PROBLEM TO WORK ON: Extract word for word the lines of the listing, starting at its first line and ending with the line that contains "Chamwino, Dodoma, United", both ends included. Leave the pictures out of your answer.

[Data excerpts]
==========
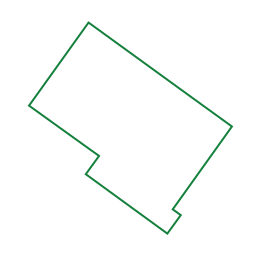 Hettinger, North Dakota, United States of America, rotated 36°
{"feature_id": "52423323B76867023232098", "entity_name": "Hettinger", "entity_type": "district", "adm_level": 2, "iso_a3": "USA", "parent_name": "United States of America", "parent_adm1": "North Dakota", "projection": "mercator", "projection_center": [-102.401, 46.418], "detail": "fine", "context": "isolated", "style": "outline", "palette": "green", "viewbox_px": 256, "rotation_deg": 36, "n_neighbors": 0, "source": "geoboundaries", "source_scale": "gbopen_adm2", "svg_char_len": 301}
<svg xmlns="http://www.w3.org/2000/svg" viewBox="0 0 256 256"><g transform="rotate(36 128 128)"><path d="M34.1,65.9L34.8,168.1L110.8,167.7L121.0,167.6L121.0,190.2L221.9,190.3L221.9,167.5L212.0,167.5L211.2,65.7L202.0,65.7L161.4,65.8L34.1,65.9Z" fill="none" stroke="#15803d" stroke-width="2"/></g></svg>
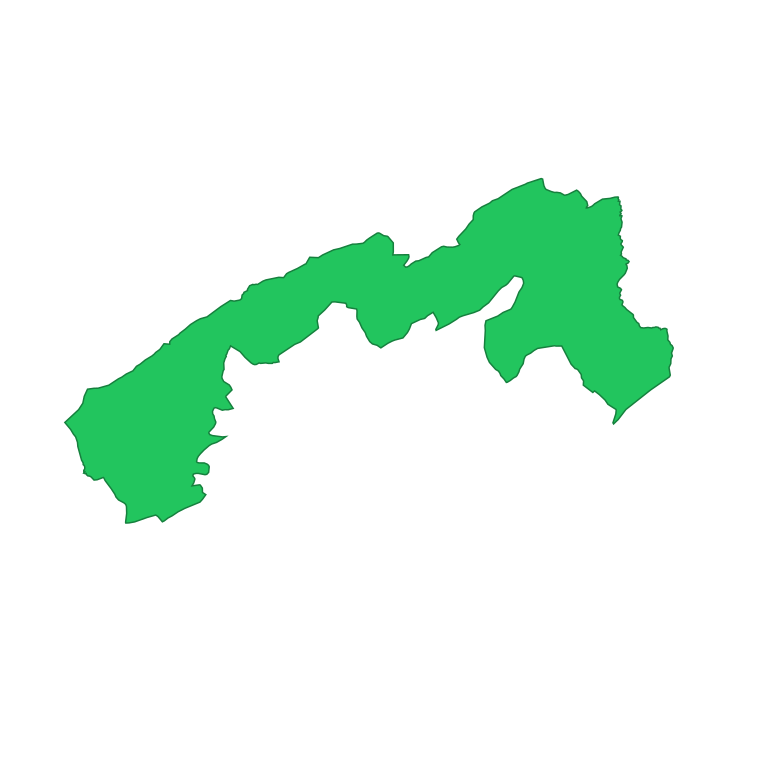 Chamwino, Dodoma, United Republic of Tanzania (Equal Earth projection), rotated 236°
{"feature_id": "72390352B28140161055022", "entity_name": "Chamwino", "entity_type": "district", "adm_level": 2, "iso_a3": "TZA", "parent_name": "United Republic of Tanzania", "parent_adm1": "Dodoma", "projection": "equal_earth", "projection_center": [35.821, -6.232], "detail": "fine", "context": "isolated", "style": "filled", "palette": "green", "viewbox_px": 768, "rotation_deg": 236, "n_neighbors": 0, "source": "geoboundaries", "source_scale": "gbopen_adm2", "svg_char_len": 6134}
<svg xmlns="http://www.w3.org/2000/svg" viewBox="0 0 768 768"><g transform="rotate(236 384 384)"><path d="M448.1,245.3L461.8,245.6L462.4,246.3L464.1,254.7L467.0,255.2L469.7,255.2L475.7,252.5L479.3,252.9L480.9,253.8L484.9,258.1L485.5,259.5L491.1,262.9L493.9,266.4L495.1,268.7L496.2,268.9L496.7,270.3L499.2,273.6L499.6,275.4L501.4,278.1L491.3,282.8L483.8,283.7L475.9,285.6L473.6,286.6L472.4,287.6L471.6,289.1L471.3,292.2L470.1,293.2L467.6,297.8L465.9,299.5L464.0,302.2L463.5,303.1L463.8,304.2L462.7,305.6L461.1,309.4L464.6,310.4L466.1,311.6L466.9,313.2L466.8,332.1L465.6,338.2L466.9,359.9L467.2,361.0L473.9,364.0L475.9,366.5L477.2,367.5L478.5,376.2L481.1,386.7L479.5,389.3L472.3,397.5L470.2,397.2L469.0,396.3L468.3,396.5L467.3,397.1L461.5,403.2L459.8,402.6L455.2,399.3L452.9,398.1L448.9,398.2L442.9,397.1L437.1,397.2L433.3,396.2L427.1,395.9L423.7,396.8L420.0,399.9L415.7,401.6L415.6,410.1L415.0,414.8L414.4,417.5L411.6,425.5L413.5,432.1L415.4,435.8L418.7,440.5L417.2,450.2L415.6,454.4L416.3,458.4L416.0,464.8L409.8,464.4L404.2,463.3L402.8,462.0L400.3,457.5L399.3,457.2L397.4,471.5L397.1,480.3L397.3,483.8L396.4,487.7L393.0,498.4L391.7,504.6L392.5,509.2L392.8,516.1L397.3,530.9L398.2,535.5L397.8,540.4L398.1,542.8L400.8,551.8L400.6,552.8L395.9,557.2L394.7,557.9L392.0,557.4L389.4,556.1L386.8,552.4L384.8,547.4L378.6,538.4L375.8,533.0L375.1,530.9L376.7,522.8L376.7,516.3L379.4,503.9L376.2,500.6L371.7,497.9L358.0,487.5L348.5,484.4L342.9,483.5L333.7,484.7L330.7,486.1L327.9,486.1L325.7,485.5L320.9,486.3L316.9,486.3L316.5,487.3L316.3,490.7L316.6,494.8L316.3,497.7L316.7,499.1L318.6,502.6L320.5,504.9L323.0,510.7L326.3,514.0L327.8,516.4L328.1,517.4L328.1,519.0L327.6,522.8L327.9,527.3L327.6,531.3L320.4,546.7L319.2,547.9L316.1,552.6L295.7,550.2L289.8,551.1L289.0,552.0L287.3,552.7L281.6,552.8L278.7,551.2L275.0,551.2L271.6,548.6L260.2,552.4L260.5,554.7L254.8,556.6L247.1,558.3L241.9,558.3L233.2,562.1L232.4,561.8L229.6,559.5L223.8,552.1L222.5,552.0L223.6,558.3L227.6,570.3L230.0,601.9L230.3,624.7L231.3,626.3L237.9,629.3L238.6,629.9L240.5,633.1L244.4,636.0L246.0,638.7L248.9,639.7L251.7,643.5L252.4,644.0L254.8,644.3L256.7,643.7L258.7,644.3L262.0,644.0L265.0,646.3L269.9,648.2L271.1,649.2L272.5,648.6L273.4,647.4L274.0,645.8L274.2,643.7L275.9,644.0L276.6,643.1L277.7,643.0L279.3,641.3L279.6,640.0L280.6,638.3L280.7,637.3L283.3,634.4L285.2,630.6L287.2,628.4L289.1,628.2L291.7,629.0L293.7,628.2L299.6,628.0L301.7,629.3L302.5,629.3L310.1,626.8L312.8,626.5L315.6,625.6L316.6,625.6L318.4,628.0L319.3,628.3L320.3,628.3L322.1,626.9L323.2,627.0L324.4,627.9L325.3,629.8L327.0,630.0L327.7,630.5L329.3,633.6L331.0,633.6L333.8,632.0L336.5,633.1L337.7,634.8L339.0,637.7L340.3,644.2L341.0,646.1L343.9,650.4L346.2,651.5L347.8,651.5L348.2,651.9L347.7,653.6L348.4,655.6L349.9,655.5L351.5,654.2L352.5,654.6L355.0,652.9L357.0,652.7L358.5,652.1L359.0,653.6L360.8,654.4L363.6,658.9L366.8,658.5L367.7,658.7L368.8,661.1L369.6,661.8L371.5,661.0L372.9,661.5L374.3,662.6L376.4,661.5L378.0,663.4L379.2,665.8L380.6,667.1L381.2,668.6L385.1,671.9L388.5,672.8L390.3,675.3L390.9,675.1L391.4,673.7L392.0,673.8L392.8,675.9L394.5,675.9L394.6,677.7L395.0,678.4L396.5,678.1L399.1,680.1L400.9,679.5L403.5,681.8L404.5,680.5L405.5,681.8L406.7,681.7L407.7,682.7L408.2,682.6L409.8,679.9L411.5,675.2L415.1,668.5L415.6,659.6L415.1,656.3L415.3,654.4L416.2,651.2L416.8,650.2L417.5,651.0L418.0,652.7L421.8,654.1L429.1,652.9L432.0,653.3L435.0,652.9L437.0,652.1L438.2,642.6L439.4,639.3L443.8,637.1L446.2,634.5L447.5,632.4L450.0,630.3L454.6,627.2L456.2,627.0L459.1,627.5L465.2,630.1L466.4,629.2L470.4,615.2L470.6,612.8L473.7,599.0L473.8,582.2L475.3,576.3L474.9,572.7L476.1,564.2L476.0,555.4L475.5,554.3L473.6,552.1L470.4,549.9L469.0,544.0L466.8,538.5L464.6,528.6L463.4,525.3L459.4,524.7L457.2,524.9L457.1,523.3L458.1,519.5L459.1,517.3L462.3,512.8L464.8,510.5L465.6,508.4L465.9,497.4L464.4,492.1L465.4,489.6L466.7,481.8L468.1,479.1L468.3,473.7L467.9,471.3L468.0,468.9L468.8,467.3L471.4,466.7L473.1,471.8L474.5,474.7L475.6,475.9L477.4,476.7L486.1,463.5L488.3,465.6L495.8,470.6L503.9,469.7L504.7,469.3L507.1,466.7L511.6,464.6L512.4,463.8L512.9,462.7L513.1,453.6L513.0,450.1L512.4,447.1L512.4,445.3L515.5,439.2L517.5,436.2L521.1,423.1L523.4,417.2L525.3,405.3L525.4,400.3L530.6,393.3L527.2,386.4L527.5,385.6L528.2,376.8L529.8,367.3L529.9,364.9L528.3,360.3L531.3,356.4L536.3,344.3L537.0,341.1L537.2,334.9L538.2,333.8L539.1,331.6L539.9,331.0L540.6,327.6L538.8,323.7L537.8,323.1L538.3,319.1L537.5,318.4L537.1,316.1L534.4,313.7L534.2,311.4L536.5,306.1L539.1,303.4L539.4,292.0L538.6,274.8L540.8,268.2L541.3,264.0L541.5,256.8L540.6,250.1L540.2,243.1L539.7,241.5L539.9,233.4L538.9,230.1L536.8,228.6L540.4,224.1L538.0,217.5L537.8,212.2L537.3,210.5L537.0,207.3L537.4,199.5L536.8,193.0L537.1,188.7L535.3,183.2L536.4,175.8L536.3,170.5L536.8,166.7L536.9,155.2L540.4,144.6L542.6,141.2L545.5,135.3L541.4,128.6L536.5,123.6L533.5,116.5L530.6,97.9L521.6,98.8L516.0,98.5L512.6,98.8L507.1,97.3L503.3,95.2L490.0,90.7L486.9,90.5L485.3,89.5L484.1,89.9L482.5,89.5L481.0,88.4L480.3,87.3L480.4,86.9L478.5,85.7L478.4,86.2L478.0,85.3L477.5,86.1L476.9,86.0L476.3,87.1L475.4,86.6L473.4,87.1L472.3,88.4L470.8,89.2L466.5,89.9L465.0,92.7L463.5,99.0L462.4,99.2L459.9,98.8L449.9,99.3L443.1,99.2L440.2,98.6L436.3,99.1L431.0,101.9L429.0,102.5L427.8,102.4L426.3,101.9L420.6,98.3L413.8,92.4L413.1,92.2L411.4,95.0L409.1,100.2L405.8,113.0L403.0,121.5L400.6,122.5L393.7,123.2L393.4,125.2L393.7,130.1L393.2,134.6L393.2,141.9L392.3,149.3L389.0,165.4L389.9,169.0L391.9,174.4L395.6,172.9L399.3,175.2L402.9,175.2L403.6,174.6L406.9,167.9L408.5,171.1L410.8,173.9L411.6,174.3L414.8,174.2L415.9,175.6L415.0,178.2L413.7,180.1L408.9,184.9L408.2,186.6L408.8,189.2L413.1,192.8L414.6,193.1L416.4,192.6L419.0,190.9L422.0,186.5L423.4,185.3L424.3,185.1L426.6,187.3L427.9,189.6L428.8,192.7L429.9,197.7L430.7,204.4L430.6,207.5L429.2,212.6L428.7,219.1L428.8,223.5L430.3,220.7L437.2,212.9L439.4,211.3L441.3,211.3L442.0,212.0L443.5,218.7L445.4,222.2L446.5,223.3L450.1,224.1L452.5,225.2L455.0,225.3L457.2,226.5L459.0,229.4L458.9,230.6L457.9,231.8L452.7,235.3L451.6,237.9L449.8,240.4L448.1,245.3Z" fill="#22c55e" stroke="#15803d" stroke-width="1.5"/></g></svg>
==========
FINISHED ANSWER:
 Hettinger, North Dakota, United States of America, rotated 36°
{"feature_id": "52423323B76867023232098", "entity_name": "Hettinger", "entity_type": "district", "adm_level": 2, "iso_a3": "USA", "parent_name": "United States of America", "parent_adm1": "North Dakota", "projection": "mercator", "projection_center": [-102.401, 46.418], "detail": "fine", "context": "isolated", "style": "outline", "palette": "green", "viewbox_px": 256, "rotation_deg": 36, "n_neighbors": 0, "source": "geoboundaries", "source_scale": "gbopen_adm2", "svg_char_len": 301}
<svg xmlns="http://www.w3.org/2000/svg" viewBox="0 0 256 256"><g transform="rotate(36 128 128)"><path d="M34.1,65.9L34.8,168.1L110.8,167.7L121.0,167.6L121.0,190.2L221.9,190.3L221.9,167.5L212.0,167.5L211.2,65.7L202.0,65.7L161.4,65.8L34.1,65.9Z" fill="none" stroke="#15803d" stroke-width="2"/></g></svg>
 Chamwino, Dodoma, United Republic of Tanzania (Equal Earth projection), rotated 236°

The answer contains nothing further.